**Work to be completed**
Please convert the entries below into a JSON list of strings, with one string for each line and blank lines omitted.

**Input**
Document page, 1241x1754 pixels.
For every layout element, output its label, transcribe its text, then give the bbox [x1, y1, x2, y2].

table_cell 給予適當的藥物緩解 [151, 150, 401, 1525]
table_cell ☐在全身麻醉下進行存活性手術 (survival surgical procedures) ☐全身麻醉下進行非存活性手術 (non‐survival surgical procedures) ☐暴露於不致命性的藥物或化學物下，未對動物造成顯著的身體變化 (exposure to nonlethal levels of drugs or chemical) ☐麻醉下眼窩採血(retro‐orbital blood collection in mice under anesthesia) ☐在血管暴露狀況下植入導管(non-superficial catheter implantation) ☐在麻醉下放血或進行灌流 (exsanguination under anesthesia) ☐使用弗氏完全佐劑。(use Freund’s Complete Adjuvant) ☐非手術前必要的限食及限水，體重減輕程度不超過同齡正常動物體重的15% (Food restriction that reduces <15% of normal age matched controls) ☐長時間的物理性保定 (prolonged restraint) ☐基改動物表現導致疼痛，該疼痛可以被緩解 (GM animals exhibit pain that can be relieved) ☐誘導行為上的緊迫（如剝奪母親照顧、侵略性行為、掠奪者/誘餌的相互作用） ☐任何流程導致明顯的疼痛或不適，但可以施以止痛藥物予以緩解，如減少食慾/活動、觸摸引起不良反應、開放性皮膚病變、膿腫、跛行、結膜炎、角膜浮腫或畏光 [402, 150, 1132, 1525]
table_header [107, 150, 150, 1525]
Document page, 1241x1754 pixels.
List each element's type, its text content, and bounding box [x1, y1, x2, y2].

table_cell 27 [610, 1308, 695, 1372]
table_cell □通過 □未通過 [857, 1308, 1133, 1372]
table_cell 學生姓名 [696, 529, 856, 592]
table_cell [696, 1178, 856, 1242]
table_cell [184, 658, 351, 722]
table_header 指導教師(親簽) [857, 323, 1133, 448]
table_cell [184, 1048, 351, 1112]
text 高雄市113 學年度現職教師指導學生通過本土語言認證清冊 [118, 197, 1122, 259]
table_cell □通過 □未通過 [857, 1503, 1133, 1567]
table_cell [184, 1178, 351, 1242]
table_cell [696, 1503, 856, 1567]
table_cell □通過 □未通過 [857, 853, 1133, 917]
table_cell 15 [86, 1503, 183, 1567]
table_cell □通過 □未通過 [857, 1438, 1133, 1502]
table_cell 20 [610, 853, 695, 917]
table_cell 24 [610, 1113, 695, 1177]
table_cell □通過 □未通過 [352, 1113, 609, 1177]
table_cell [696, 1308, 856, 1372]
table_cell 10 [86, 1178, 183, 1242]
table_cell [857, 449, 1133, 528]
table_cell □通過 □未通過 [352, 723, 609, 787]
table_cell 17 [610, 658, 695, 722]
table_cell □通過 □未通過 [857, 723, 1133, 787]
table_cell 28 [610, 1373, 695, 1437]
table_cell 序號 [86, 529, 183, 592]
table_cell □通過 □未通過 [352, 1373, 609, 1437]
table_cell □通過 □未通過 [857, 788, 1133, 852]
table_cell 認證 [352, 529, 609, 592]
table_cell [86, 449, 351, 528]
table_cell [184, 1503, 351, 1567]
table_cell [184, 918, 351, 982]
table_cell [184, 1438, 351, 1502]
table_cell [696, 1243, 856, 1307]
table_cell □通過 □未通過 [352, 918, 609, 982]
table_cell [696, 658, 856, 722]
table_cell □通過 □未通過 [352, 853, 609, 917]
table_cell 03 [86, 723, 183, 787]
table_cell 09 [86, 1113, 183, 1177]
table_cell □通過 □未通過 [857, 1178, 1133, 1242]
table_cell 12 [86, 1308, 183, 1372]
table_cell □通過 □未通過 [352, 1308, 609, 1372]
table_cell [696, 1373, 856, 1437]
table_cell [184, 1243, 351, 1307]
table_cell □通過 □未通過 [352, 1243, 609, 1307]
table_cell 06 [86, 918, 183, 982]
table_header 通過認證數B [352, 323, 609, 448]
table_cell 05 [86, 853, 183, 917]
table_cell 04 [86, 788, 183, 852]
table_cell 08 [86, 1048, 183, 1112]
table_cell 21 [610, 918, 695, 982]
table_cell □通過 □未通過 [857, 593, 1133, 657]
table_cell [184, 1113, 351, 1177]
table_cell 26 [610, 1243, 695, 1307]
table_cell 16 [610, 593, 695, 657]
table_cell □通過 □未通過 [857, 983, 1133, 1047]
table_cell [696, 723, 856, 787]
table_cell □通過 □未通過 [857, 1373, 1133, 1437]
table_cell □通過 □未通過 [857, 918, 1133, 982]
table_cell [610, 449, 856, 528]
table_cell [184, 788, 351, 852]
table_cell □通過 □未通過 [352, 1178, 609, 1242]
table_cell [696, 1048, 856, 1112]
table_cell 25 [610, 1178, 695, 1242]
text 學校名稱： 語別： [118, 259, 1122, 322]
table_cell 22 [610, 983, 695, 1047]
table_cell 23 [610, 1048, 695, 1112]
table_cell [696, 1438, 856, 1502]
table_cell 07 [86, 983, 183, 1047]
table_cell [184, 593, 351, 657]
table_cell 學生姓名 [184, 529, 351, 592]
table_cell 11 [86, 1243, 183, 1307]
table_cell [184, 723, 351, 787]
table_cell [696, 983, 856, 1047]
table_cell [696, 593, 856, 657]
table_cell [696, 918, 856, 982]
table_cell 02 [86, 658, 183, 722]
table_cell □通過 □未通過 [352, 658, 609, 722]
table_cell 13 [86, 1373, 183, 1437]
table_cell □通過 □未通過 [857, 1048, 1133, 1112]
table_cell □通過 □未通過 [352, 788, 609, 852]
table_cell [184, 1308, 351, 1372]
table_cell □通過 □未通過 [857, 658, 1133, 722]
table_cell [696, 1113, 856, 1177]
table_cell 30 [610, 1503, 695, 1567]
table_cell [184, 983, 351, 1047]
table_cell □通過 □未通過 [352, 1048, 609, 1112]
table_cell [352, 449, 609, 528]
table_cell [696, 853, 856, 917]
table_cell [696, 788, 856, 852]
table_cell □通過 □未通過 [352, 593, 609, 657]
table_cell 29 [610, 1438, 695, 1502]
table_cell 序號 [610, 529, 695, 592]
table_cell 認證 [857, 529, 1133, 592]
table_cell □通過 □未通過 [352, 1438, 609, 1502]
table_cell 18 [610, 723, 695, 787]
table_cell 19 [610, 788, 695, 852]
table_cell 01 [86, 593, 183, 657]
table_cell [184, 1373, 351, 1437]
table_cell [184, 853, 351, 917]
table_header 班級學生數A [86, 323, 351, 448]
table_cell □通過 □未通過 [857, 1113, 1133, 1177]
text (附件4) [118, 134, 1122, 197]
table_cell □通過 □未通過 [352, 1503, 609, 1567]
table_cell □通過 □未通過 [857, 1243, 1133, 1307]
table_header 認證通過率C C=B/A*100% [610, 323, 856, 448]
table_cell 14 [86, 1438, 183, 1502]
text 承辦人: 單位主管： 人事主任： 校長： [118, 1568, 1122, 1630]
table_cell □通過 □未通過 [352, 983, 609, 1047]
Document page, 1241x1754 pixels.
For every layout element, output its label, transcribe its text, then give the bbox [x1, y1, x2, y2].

**Answer to the exercise**
[
  "Document page, 1241x1754 pixels.",
  "For every layout element, output its label, transcribe its text, then give the bbox [x1, y1, x2, y2].",
  "table_cell 給予適當的藥物緩解 [151, 150, 401, 1525]",
  "table_cell ☐在全身麻醉下進行存活性手術 (survival surgical procedures) ☐全身麻醉下進行非存活性手術 (non‐survival surgical procedures) ☐暴露於不致命性的藥物或化學物下，未對動物造成顯著的身體變化 (exposure to nonlethal levels of drugs or chemical) ☐麻醉下眼窩採血(retro‐orbital blood collection in mice under anesthesia) ☐在血管暴露狀況下植入導管(non-superficial catheter implantation) ☐在麻醉下放血或進行灌流 (exsanguination under anesthesia) ☐使用弗氏完全佐劑。(use Freund’s Complete Adjuvant) ☐非手術前必要的限食及限水，體重減輕程度不超過同齡正常動物體重的15% (Food restriction that reduces <15% of normal age matched controls) ☐長時間的物理性保定 (prolonged restraint) ☐基改動物表現導致疼痛，該疼痛可以被緩解 (GM animals exhibit pain that can be relieved) ☐誘導行為上的緊迫（如剝奪母親照顧、侵略性行為、掠奪者/誘餌的相互作用） ☐任何流程導致明顯的疼痛或不適，但可以施以止痛藥物予以緩解，如減少食慾/活動、觸摸引起不良反應、開放性皮膚病變、膿腫、跛行、結膜炎、角膜浮腫或畏光 [402, 150, 1132, 1525]",
  "table_header [107, 150, 150, 1525]",
  "Document page, 1241x1754 pixels.",
  "List each element's type, its text content, and bounding box [x1, y1, x2, y2].",
  "table_cell 27 [610, 1308, 695, 1372]",
  "table_cell □通過 □未通過 [857, 1308, 1133, 1372]",
  "table_cell 學生姓名 [696, 529, 856, 592]",
  "table_cell [696, 1178, 856, 1242]",
  "table_cell [184, 658, 351, 722]",
  "table_header 指導教師(親簽) [857, 323, 1133, 448]",
  "table_cell [184, 1048, 351, 1112]",
  "text 高雄市113 學年度現職教師指導學生通過本土語言認證清冊 [118, 197, 1122, 259]",
  "table_cell □通過 □未通過 [857, 1503, 1133, 1567]",
  "table_cell [184, 1178, 351, 1242]",
  "table_cell [696, 1503, 856, 1567]",
  "table_cell □通過 □未通過 [857, 853, 1133, 917]",
  "table_cell 15 [86, 1503, 183, 1567]",
  "table_cell □通過 □未通過 [857, 1438, 1133, 1502]",
  "table_cell 20 [610, 853, 695, 917]",
  "table_cell 24 [610, 1113, 695, 1177]",
  "table_cell □通過 □未通過 [352, 1113, 609, 1177]",
  "table_cell [696, 1308, 856, 1372]",
  "table_cell 10 [86, 1178, 183, 1242]",
  "table_cell [857, 449, 1133, 528]",
  "table_cell □通過 □未通過 [352, 723, 609, 787]",
  "table_cell 17 [610, 658, 695, 722]",
  "table_cell □通過 □未通過 [857, 723, 1133, 787]",
  "table_cell 28 [610, 1373, 695, 1437]",
  "table_cell 序號 [86, 529, 183, 592]",
  "table_cell □通過 □未通過 [352, 1373, 609, 1437]",
  "table_cell □通過 □未通過 [857, 788, 1133, 852]",
  "table_cell 認證 [352, 529, 609, 592]",
  "table_cell [86, 449, 351, 528]",
  "table_cell [184, 1503, 351, 1567]",
  "table_cell [184, 918, 351, 982]",
  "table_cell [184, 1438, 351, 1502]",
  "table_cell [696, 1243, 856, 1307]",
  "table_cell □通過 □未通過 [352, 918, 609, 982]",
  "table_cell [696, 658, 856, 722]",
  "table_cell □通過 □未通過 [352, 853, 609, 917]",
  "table_cell 03 [86, 723, 183, 787]",
  "table_cell 09 [86, 1113, 183, 1177]",
  "table_cell □通過 □未通過 [857, 1178, 1133, 1242]",
  "table_cell 12 [86, 1308, 183, 1372]",
  "table_cell □通過 □未通過 [352, 1308, 609, 1372]",
  "table_cell [696, 1373, 856, 1437]",
  "table_cell [184, 1243, 351, 1307]",
  "table_cell □通過 □未通過 [352, 1243, 609, 1307]",
  "table_cell 06 [86, 918, 183, 982]",
  "table_header 通過認證數B [352, 323, 609, 448]",
  "table_cell 05 [86, 853, 183, 917]",
  "table_cell 04 [86, 788, 183, 852]",
  "table_cell 08 [86, 1048, 183, 1112]",
  "table_cell 21 [610, 918, 695, 982]",
  "table_cell □通過 □未通過 [857, 593, 1133, 657]",
  "table_cell [184, 1113, 351, 1177]",
  "table_cell 26 [610, 1243, 695, 1307]",
  "table_cell 16 [610, 593, 695, 657]",
  "table_cell □通過 □未通過 [857, 983, 1133, 1047]",
  "table_cell [696, 723, 856, 787]",
  "table_cell □通過 □未通過 [857, 1373, 1133, 1437]",
  "table_cell □通過 □未通過 [857, 918, 1133, 982]",
  "table_cell [610, 449, 856, 528]",
  "table_cell [184, 788, 351, 852]",
  "table_cell □通過 □未通過 [352, 1178, 609, 1242]",
  "table_cell [696, 1048, 856, 1112]",
  "table_cell 25 [610, 1178, 695, 1242]",
  "text 學校名稱： 語別： [118, 259, 1122, 322]",
  "table_cell 22 [610, 983, 695, 1047]",
  "table_cell 23 [610, 1048, 695, 1112]",
  "table_cell [696, 1438, 856, 1502]",
  "table_cell 07 [86, 983, 183, 1047]",
  "table_cell [184, 593, 351, 657]",
  "table_cell 學生姓名 [184, 529, 351, 592]",
  "table_cell 11 [86, 1243, 183, 1307]",
  "table_cell [184, 723, 351, 787]",
  "table_cell [696, 983, 856, 1047]",
  "table_cell [696, 593, 856, 657]",
  "table_cell [696, 918, 856, 982]",
  "table_cell 02 [86, 658, 183, 722]",
  "table_cell □通過 □未通過 [352, 658, 609, 722]",
  "table_cell 13 [86, 1373, 183, 1437]",
  "table_cell □通過 □未通過 [857, 1048, 1133, 1112]",
  "table_cell □通過 □未通過 [352, 788, 609, 852]",
  "table_cell [184, 1308, 351, 1372]",
  "table_cell □通過 □未通過 [857, 658, 1133, 722]",
  "table_cell [696, 1113, 856, 1177]",
  "table_cell 30 [610, 1503, 695, 1567]",
  "table_cell [184, 983, 351, 1047]",
  "table_cell □通過 □未通過 [352, 1048, 609, 1112]",
  "table_cell [352, 449, 609, 528]",
  "table_cell [696, 853, 856, 917]",
  "table_cell [696, 788, 856, 852]",
  "table_cell □通過 □未通過 [352, 593, 609, 657]",
  "table_cell 29 [610, 1438, 695, 1502]",
  "table_cell 序號 [610, 529, 695, 592]",
  "table_cell 認證 [857, 529, 1133, 592]",
  "table_cell □通過 □未通過 [352, 1438, 609, 1502]",
  "table_cell 18 [610, 723, 695, 787]",
  "table_cell 19 [610, 788, 695, 852]",
  "table_cell 01 [86, 593, 183, 657]",
  "table_cell [184, 1373, 351, 1437]",
  "table_cell [184, 853, 351, 917]",
  "table_header 班級學生數A [86, 323, 351, 448]",
  "table_cell □通過 □未通過 [857, 1113, 1133, 1177]",
  "text (附件4) [118, 134, 1122, 197]",
  "table_cell □通過 □未通過 [352, 1503, 609, 1567]",
  "table_cell □通過 □未通過 [857, 1243, 1133, 1307]",
  "table_header 認證通過率C C=B/A*100% [610, 323, 856, 448]",
  "table_cell 14 [86, 1438, 183, 1502]",
  "text 承辦人: 單位主管： 人事主任： 校長： [118, 1568, 1122, 1630]",
  "table_cell □通過 □未通過 [352, 983, 609, 1047]",
  "Document page, 1241x1754 pixels.",
  "For every layout element, output its label, transcribe its text, then give the bbox [x1, y1, x2, y2]."
]